Cette visite avait clairement pour objet de convaincre les 3 députés qui accompagnaient la ministre (Sylvain Maillard, Renaissance, Patricia Brocard, Démocrates, et Christophe Naegelen, LIOT) de la nécessité de la suppression du droit du sol à Mayotte. Ces derniers, prudents, ont préféré ne pas encore se prononcer avant leur retour à Paris afin de « digérer » les informations récoltées dans le 101ème département. Le maire de Mamoudzou a appuyé l’argumentaire de la ministre en évoquant le fait que le délai pour détecter les fraudes n’était que de un mois, ce qui, pour lui était « largement insuffisant au vu de la somme de travail qu’il y a à l’état-civil ».
Pour la ministre, la suppression du droit du sol à Mayotte contribuerait nettement à diminuer son attractivité. « Sur les 15 000 titres de séjour délivrés annuellement à Mayotte, 85% sont liés à la naissance d’un enfant reconnu comme français puisque né sur le territoire », affirme Marie Guévenoux. « 42% des titres de séjour sont délivrés à des parents d’enfant français contre 4% dans l’hexagone », ajoute-elle en expliquant aux parlementaires que « cela génère une suractivité des services du CHM qui se répercute sur l’état-civil » puisque « 75% des enfants reconnus comme français aujourd’hui à Mayotte sont nés d’une mère étrangère ».

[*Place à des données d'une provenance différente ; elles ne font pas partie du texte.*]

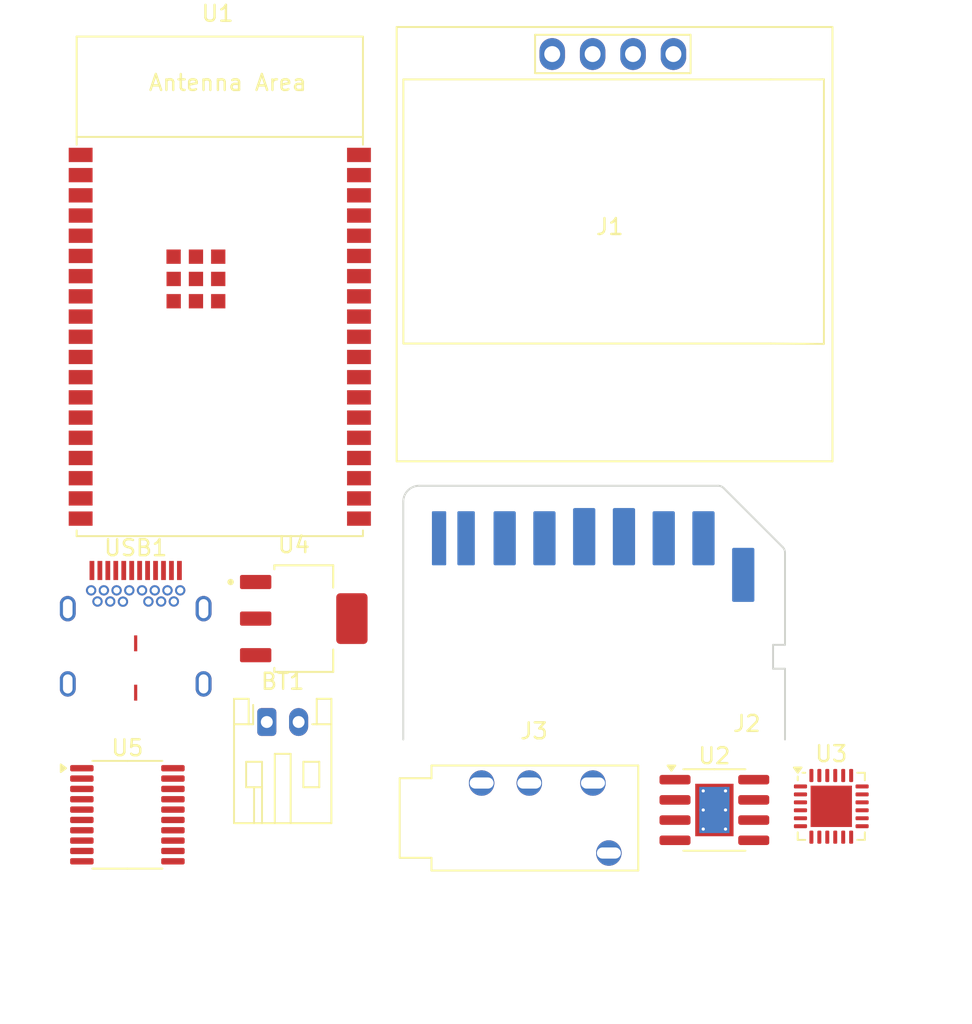
<source format=kicad_pcb>
(kicad_pcb
	(version 20241229)
	(generator "pcbnew")
	(generator_version "9.0")
	(general
		(thickness 1.6)
		(legacy_teardrops no)
	)
	(paper "A4")
	(layers
		(0 "F.Cu" signal)
		(2 "B.Cu" signal)
		(9 "F.Adhes" user "F.Adhesive")
		(11 "B.Adhes" user "B.Adhesive")
		(13 "F.Paste" user)
		(15 "B.Paste" user)
		(5 "F.SilkS" user "F.Silkscreen")
		(7 "B.SilkS" user "B.Silkscreen")
		(1 "F.Mask" user)
		(3 "B.Mask" user)
		(17 "Dwgs.User" user "User.Drawings")
		(19 "Cmts.User" user "User.Comments")
		(21 "Eco1.User" user "User.Eco1")
		(23 "Eco2.User" user "User.Eco2")
		(25 "Edge.Cuts" user)
		(27 "Margin" user)
		(31 "F.CrtYd" user "F.Courtyard")
		(29 "B.CrtYd" user "B.Courtyard")
		(35 "F.Fab" user)
		(33 "B.Fab" user)
		(39 "User.1" user)
		(41 "User.2" user)
		(43 "User.3" user)
		(45 "User.4" user)
	)
	(setup
		(pad_to_mask_clearance 0)
		(allow_soldermask_bridges_in_footprints no)
		(tenting front back)
		(pcbplotparams
			(layerselection 0x00000000_00000000_55555555_5755f5ff)
			(plot_on_all_layers_selection 0x00000000_00000000_00000000_00000000)
			(disableapertmacros no)
			(usegerberextensions no)
			(usegerberattributes yes)
			(usegerberadvancedattributes yes)
			(creategerberjobfile yes)
			(dashed_line_dash_ratio 12.000000)
			(dashed_line_gap_ratio 3.000000)
			(svgprecision 4)
			(plotframeref no)
			(mode 1)
			(useauxorigin no)
			(hpglpennumber 1)
			(hpglpenspeed 20)
			(hpglpendiameter 15.000000)
			(pdf_front_fp_property_popups yes)
			(pdf_back_fp_property_popups yes)
			(pdf_metadata yes)
			(pdf_single_document no)
			(dxfpolygonmode yes)
			(dxfimperialunits yes)
			(dxfusepcbnewfont yes)
			(psnegative no)
			(psa4output no)
			(plot_black_and_white yes)
			(sketchpadsonfab no)
			(plotpadnumbers no)
			(hidednponfab no)
			(sketchdnponfab yes)
			(crossoutdnponfab yes)
			(subtractmaskfromsilk no)
			(outputformat 1)
			(mirror no)
			(drillshape 1)
			(scaleselection 1)
			(outputdirectory "")
		)
	)
	(net 0 "")
	(net 1 "Net-(BT1-+)")
	(net 2 "Net-(BT1--)")
	(net 3 "Net-(J1-Pin_1)")
	(net 4 "Net-(J1-Pin_2)")
	(net 5 "Net-(J1-Pin_3)")
	(net 6 "Net-(J2-DAT0)")
	(net 7 "unconnected-(J2-DAT2-Pad1)")
	(net 8 "unconnected-(J2-DAT1-Pad8)")
	(net 9 "Net-(J2-DAT3{slash}CD)")
	(net 10 "Net-(J2-CLK)")
	(net 11 "Net-(J2-CMD)")
	(net 12 "Net-(U5-OUTR)")
	(net 13 "Net-(U5-OUTL)")
	(net 14 "Net-(U1-DAC_1{slash}ADC2_CH8{slash}GPIO25)")
	(net 15 "unconnected-(U1-32K_XP{slash}GPIO32{slash}ADC1_CH4-Pad8)")
	(net 16 "unconnected-(U1-GND_THERMAL-Pad39)")
	(net 17 "unconnected-(U1-MTCK{slash}GPIO13{slash}ADC2_CH4-Pad16)")
	(net 18 "unconnected-(U1-MTDI{slash}GPIO12{slash}ADC2_CH5-Pad14)")
	(net 19 "unconnected-(U1-GPIO0{slash}BOOT{slash}ADC2_CH1-Pad25)")
	(net 20 "unconnected-(U1-GPIO35{slash}ADC1_CH7-Pad7)")
	(net 21 "unconnected-(U1-MTDO{slash}GPIO15{slash}ADC2_CH3-Pad23)")
	(net 22 "unconnected-(U1-GPIO34{slash}ADC1_CH6-Pad6)")
	(net 23 "unconnected-(U1-ADC2_CH2{slash}GPIO2-Pad24)")
	(net 24 "unconnected-(U1-32K_XN{slash}GPIO33{slash}ADC1_CH5-Pad9)")
	(net 25 "unconnected-(U1-SENSOR_VP{slash}GPIO36{slash}ADC1_CH0-Pad4)")
	(net 26 "unconnected-(U1-ADC2_CH0{slash}GPIO4-Pad26)")
	(net 27 "Net-(U1-U0RXD{slash}GPIO3)")
	(net 28 "Net-(U1-DAC_2{slash}ADC2_CH9{slash}GPIO26)")
	(net 29 "Net-(U1-U0TXD{slash}GPIO1)")
	(net 30 "unconnected-(U1-MTMS{slash}GPIO14{slash}ADC2_CH6-Pad13)")
	(net 31 "Net-(U1-ADC2_CH7{slash}GPIO27)")
	(net 32 "unconnected-(U1-EN{slash}CHIP_PU-Pad3)")
	(net 33 "unconnected-(U1-SENSOR_VN{slash}GPIO39{slash}ADC1_CH3-Pad5)")
	(net 34 "unconnected-(U2-EPAD-Pad9)")
	(net 35 "unconnected-(U2-TEMP-Pad1)")
	(net 36 "unconnected-(U2-~{STDBY}-Pad6)")
	(net 37 "unconnected-(U2-~{CHRG}-Pad7)")
	(net 38 "unconnected-(U2-PROG-Pad2)")
	(net 39 "Net-(U2-V_{CC})")
	(net 40 "unconnected-(U3-~{DCD}-Pad24)")
	(net 41 "unconnected-(U3-~{TXT}{slash}GPIO.0-Pad14)")
	(net 42 "unconnected-(U3-~{SUSPEND}-Pad15)")
	(net 43 "unconnected-(U3-SUSPEND-Pad17)")
	(net 44 "unconnected-(U3-~{RI}{slash}CLK-Pad1)")
	(net 45 "unconnected-(U3-~{DTR}-Pad23)")
	(net 46 "unconnected-(U3-~{RTS}-Pad19)")
	(net 47 "unconnected-(U3-VBUS-Pad8)")
	(net 48 "unconnected-(U3-~{WAKEUP}{slash}GPIO.3-Pad11)")
	(net 49 "unconnected-(U3-~{RXT}{slash}GPIO.1-Pad13)")
	(net 50 "unconnected-(U3-D--Pad4)")
	(net 51 "unconnected-(U3-VIO-Pad5)")
	(net 52 "unconnected-(U3-D+-Pad3)")
	(net 53 "unconnected-(U3-NC-Pad16)")
	(net 54 "unconnected-(U3-~{DSR}-Pad22)")
	(net 55 "unconnected-(U3-~{RST}-Pad9)")
	(net 56 "unconnected-(U3-RS485{slash}GPIO.2-Pad12)")
	(net 57 "unconnected-(U3-VDD-Pad6)")
	(net 58 "unconnected-(U3-VREGIN-Pad7)")
	(net 59 "unconnected-(U3-~{CTS}-Pad18)")
	(net 60 "unconnected-(U3-NC-Pad10)")
	(net 61 "unconnected-(U5-SCK-Pad12)")
	(net 62 "unconnected-(U5-LDOO-Pad18)")
	(net 63 "unconnected-(U5-CAPM-Pad4)")
	(net 64 "unconnected-(U5-CAPP-Pad2)")
	(net 65 "unconnected-(USB1-VBUS-Pad4)")
	(net 66 "unconnected-(USB1-Dp2-Pad18)")
	(net 67 "unconnected-(USB1-SSTXXp1-Pad2)")
	(net 68 "unconnected-(USB1-SSTXn2-Pad15)")
	(net 69 "unconnected-(USB1-SSTXn1-Pad3)")
	(net 70 "unconnected-(USB1-Dn2-Pad19)")
	(net 71 "unconnected-(USB1-SSRXp1-Pad23)")
	(net 72 "unconnected-(USB1-VBUS-Pad21)")
	(net 73 "unconnected-(USB1-SSRXn2-Pad10)")
	(net 74 "unconnected-(USB1-SSTXp2-Pad14)")
	(net 75 "unconnected-(USB1-Center_Plate_Pin-Pad25)")
	(net 76 "unconnected-(USB1-CC1-Pad5)")
	(net 77 "unconnected-(USB1-SBU2-Pad20)")
	(net 78 "unconnected-(USB1-Under-Barrel_Pads-Pad27)")
	(net 79 "unconnected-(USB1-SSRXn1-Pad22)")
	(net 80 "unconnected-(USB1-GND-Pad13)")
	(net 81 "unconnected-(USB1-GND-Pad12)")
	(net 82 "unconnected-(USB1-CC2-Pad17)")
	(net 83 "unconnected-(USB1-GND-Pad1)")
	(net 84 "unconnected-(USB1-VBUS-Pad16)")
	(net 85 "unconnected-(USB1-SBU1-Pad8)")
	(net 86 "unconnected-(USB1-SSRXp2-Pad11)")
	(footprint "typeC:Wurth-632723300011" (layer "F.Cu") (at 38.0175 74.795))
	(footprint "audio-jack:PJ-320A" (layer "F.Cu") (at 54.6175 77.575))
	(footprint "OLED:128x64OLED" (layer "F.Cu") (at 67.8275 42.355))
	(footprint "Package_SO:TSSOP-20_4.4x6.5mm_P0.65mm" (layer "F.Cu") (at 37.4975 79.57))
	(footprint "Package_DFN_QFN:QFN-24-1EP_4x4mm_P0.5mm_EP2.6x2.6mm" (layer "F.Cu") (at 81.7525 79.04))
	(footprint "Espressif:ESP32-WROVER-E" (layer "F.Cu") (at 43.3075 46.35))
	(footprint "MCP1825S-3302E_DB:SOT230P700X180-4N" (layer "F.Cu") (at 48.5875 67.24))
	(footprint "Package_SO:SOIC-8-1EP_3.9x4.9mm_P1.27mm_EP2.41x3.3mm_ThermalVias" (layer "F.Cu") (at 74.4025 79.27))
	(footprint "Connector_JST:JST_PH_S2B-PH-K_1x02_P2.00mm_Horizontal" (layer "F.Cu") (at 46.2625 73.74))
	(footprint "Connector_Card:SD_Card_Device_16mm_SlotDepth" (layer "F.Cu") (at 66.8425 74.89))
	(embedded_fonts no)
)

</source>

En revanche, la question de la suppression du titre de séjour territorialisé, revendication n°1 des Forces Vives au cours du mouvement social, reste beaucoup plus floue. On sent une véritable volonté de noyer cette abrogation au sein de celle du droit du sol. Tout au plus Marie Guévenoux a-t-elle lâché que « l’abrogation du droit du sol ainsi qu’une loi-cadre spécifique au territoire s’accompagnera d’un ensemble de mesures complémentaires qui permettront de réduire les titres de séjour de 85% ». Une annonce sibylline à propos de laquelle nous n’avons pu demander aucune sorte de précision puisque la presse n’avait le droit qu’à une seule question par séquence (pour environ 5 médias).
Jugeant que le gouvernement tente de « freiner des quatre fers » pour abroger le caractère territorialisé du titre de séjour mahorais, l’élue du conseil départemental Hélène Pollozec s’estime néanmoins satisfaite de cette volonté d’abroger le droit du sol. « Toute mesure ayant pour but de réduire l’attractivité de notre île par rapport aux pays voisins est bonne à prendre », déclare-t-elle, conciliante, toute en affirmant qu’elle déplorait « la récupération par la droite » de cette question. « C’est une mesure nécessaire pour Mayotte et seulement pour Mayotte au vu de la réalité particulière que nous vivons sur notre île », affirme-t-elle. A sa connaissance, aucun élu du territoire n’est contre, même si beaucoup aurait souhaité une abrogation du titre de séjour territorialisé dans un premier temps afin d’éviter la polémique nationale que l’annonce de cette mesure a déclenché dans l’hexagone.